Perennial, terrestrial or epiphytic, usually spinescent stem-succulents; habit various, including low, prostrate or pendulous to erect shrubs or trees. Stems compressed, cylindric, globular, or flattened cladodes, ribbed, winged, tuberculate or smooth. Leaves absent or, if present, succulent, small, simple, entire and caducous, rarely persistent with expanded lamina, spirally arranged, subtending areoles; areoles enclosing buds, from which spines, glochids, hairs, flowers and cladodes develop. Flowers usually solitary and sessile, rarely pedicellate and in panicles or corymbs, often large and showy, usually bisexual, regular (rarely zygomorphic); ovary apparently inferior to (rarely) superior; hypanthium cup-shaped to elongate, usually with tube developed above ovary, areolate, with or without spines or glochids, with scale-leaves that grade into perianth lobes (the outermost here termed sepaloids and the inner petaloids); perianth lobes usually numerous, spirally arranged, free or united at base; stamens usually numerous, inserted within tube, free or the inner connate; anthers 2-locular, dehiscing longitudinally; ovary 3–many-carpellate; style solitary with 3–many stigmas; ovules numerous. Fruit fleshy and indehiscent, naked or with scales, hairs or spines; seeds few–many, sometimes arillate or strophiolate.
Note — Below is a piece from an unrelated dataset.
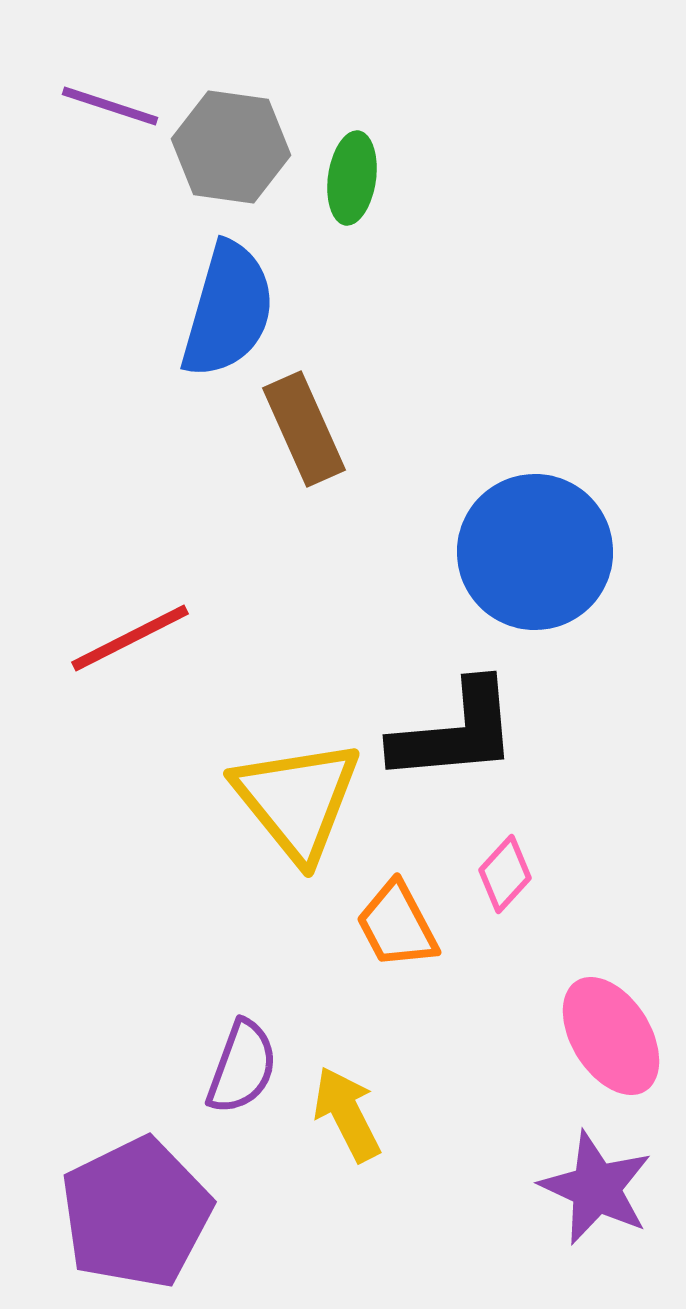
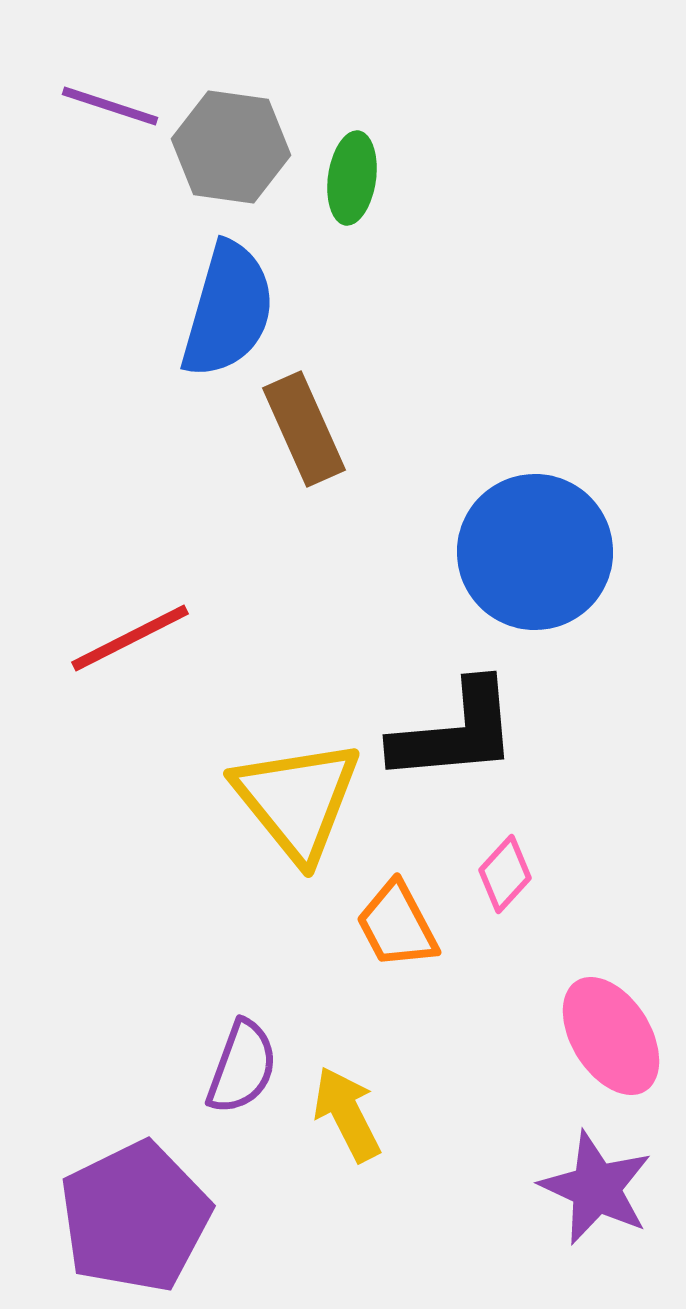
purple pentagon: moved 1 px left, 4 px down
About 1810 species in c. 125 genera (Anderson 2001; Parfitt & Gibson 2003) (but taxonomy poorly resolved) virtually confined to the Americas, 1 species extending to tropical Africa, Madagascar, Mascarenes and possibly Sri Lanka; 41 species in 12 genera naturalised in Australia, many serious weeds of native vegetation and agriculture; all species deliberately introduced for ornament, fodder or edible fruits.
Most Opuntia in Victoria reproduce exlusively or predominantly by vegetative means, i.e. detached stems, cladodes or fragments of either, or detached fruits. Some species are always sterile or rarely fertile, although bearing long-persistent sterile 'fruit'. Recruitment by seed is common or occasional only in O. ficus-indica, O. monacantha, O. robusta, and O. stricta. Most populations originate from discarded garden refuse.
Cladode characteristics in the account are based on mature terminal cladodes. Lower cladodes tend to be larger, more spinescent, and may differ in shape and colour from the mature terminal cladodes. Immature cladodes are thinner and usually different in colour to the mature cladodes, and in the early stages have leaves. Fruit colour is based on ripe fruit.
The term 'tuberculate', as applied here, refers to more or less regular, spirally arranged, usually elongated to ovate-rhomboid protuberances or ridges, rather than the more frequently used sense of the term 'roughened by wart-like outgrowths.'
Species descriptions are based on Benson (1982), Telford (1984), field observations, collections of the authors, and meagre herbarium specimens.
Cereus hildmannianus K. Schum. subsp. uruguayanus (R. Kiesling) N. P. Taylor, native to Argentina, Brazil and Uruguay, has been collected once in 2007 from a roadside reserve at Tallangatta, persisting from discarded garden waste, but the degree of establishment is not clear. Similarly Echinopsis schickendantzii F.A.C.Weber, native to Argentina, has recently been collected from the Parwan Valley, evidently established from discarded garden waste from adjacent house, but it is barely sparingly established. The two species are not regarded as part of the Victorian flora at this stage. The genera are keyed in the family key, but are not treated further.
Anderson, E.F. (2001). The Cactus Family, Timber Press.
Benson, L. (1982). The cacti of the United States and Canada, Stanford University Press.
Parfitt, B.D. & Gibson, A.C. (2003). Cactaceae, 92-257, in: Flora of North America Editorial Committee, Flora of North America North of Mexico, Volume 4: Magnoliophyta: Caryophyllidae, part 1, Oxford University Press, New York, and Oxford.